October 24, 2024
With certain hemp operators and trade groups enjoying varying degrees of success challenging new state laws and regulations governing intoxicating hemp products, copycat lawsuits are being filed around the country, including, most recently, in Louisiana. On October 18, 2024, the Hemp Association of Louisiana and operator Cypress Hemp, LLC (the “Plaintiffs”) filed a complaint for declaratory and injunctive relief in the US District Court for the Middle District of Louisiana seeking to invalidate parts of Act No. 752 of the Louisiana Legislature’s 2024 Regular Session (“Act 752”), which amends the Louisiana Consumable Hemp Act. According to the Plaintiffs, Act 752 attempts to “recriminalize certain hemp-derived cannabinoid products and obstruct the shipment and transportation of the same, in direct conflict with well-established federal laws encouraging the redevelopment of a domestic supply chain of hemp and hemp products in Louisiana and across the country.”
In support of their request to prevent enforcement of Act 752, the Plaintiffs asserted that the new hemp amendments would essentially eliminate a market that farmers, small business owners and consumers have relied upon over the last five years, which, in turn, would lead to “thousands of lost jobs around the state and turn farmers, business owners, and consumers – including Plaintiffs – into criminals overnight, despite no change in federal law.” As background, Act 752, which, absent judicial intervention, will become effective on January 1, 2025:
- Requires a permit for any person engaged in processing, distributing, selling or offering for sale any consumable hemp products in Louisiana.
- It prohibits the retail sale of consumable hemp products to anyone under the age of 21 and also imposes age verification requirements on retailers.
- Prohibits the retail sale of consumable hemp products at gas stations (except for qualified truck stop facilities licensed pursuant to La.R.S. § 27:417).

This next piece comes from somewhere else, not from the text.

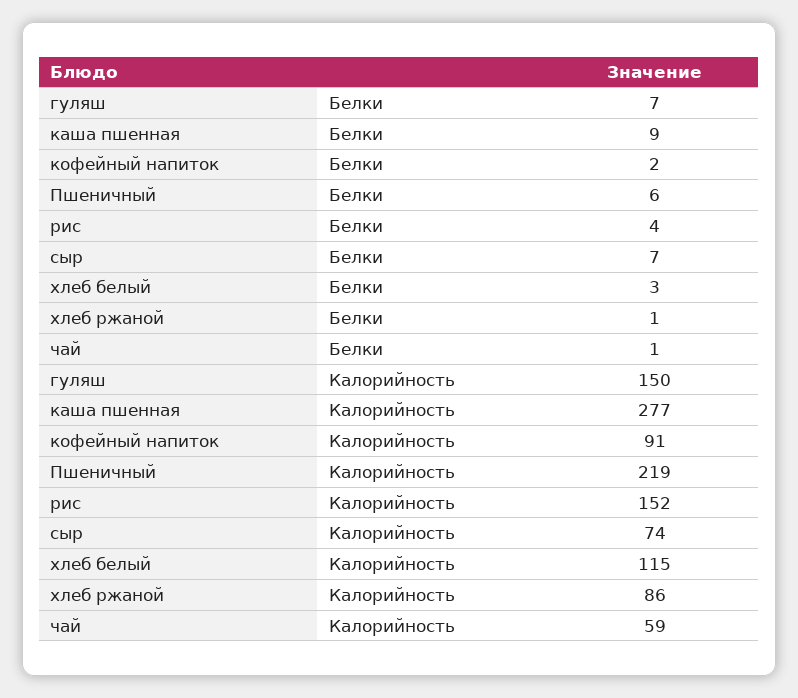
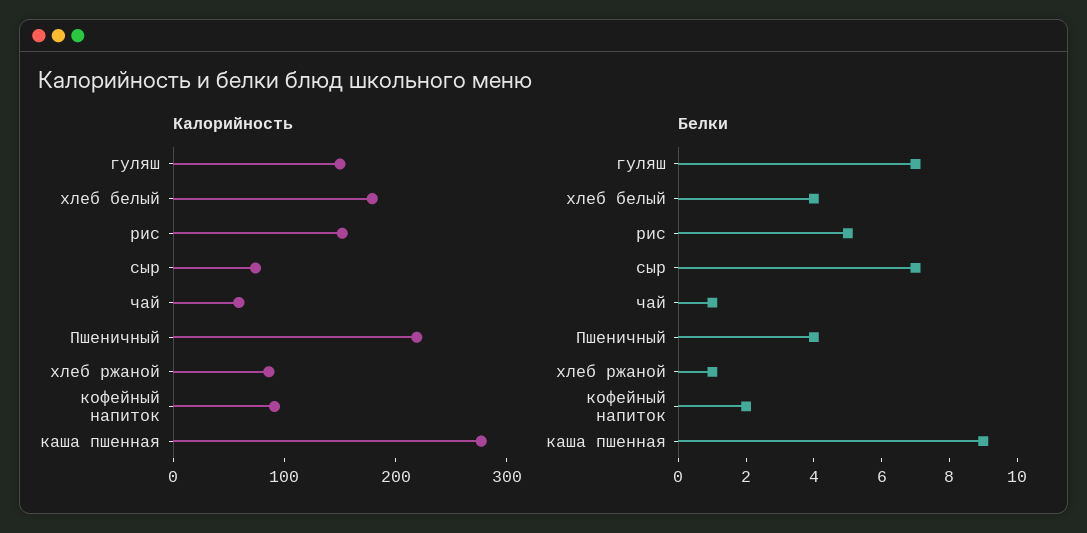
Белки, Пшеничный: 6 -> 4
Белки, рис: 4 -> 5
Белки, хлеб белый: 3 -> 4
Калорийность, хлеб белый: 115 -> 180

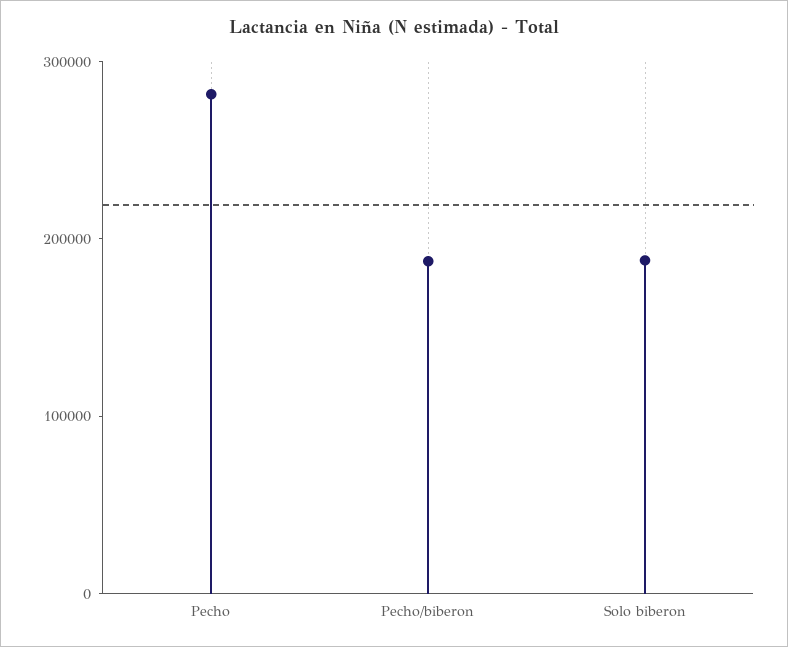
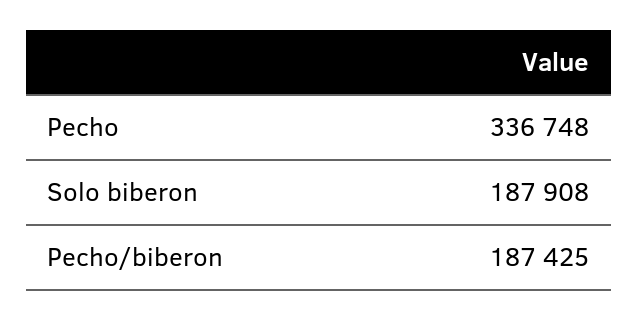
Pecho: 280000 -> 336748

- Prohibits the processing, distribution or sale of any consumable hemp product that has not received approval from the Louisiana Department of Health.
- Imposes product-specific limits on total THC per serving.

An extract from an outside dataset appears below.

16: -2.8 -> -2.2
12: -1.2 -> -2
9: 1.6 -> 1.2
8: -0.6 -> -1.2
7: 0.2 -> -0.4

- Imposes new consumable hemp product label requirements.
- Requires a Certificate of Analysis from an independent testing laboratory as a condition for approval and registration of consumable hemp products.
- That Act 752’s redefinition of “industrial hemp,” which eliminates any reference to total delta-9 THC, makes Act 752 unconstitutionally vague such that a person of average intelligence is incapable of discerning whether products with more than 0.3% total THC, but less than 0.3% delta-9 THC are Schedule I controlled substances. Indeed, the Plaintiffs alleged that determining “when and to what extent Act 752 applies to Plaintiffs is difficult for even a well-trained lawyer to understand.”
- That following the effective date of Act 752, Louisiana law will have three separate definitions for “Industrial Hemp” – one in each of the state’s Industrial Hemp Act, Consumable Hemp Act and Uniform Controlled Dangerous Substances Laws.
- That certain provisions of Act 752 are internally contradictory. In particular, the Plaintiffs cite § 1483B(6)(b)(i), which states that “[a] single serving of a consumable hemp beverage shall not exceed five milligrams and shall not be less than twelve ounces.” Although the Louisiana legislature presumably intended to mean “not exceed five milligrams of total THC,” that is not what Act 752 says. The Plaintiffs seized on this apparent oversight and rhetorically inquired how a product could simultaneously not exceed five milligrams but also be not less than twelve ounces.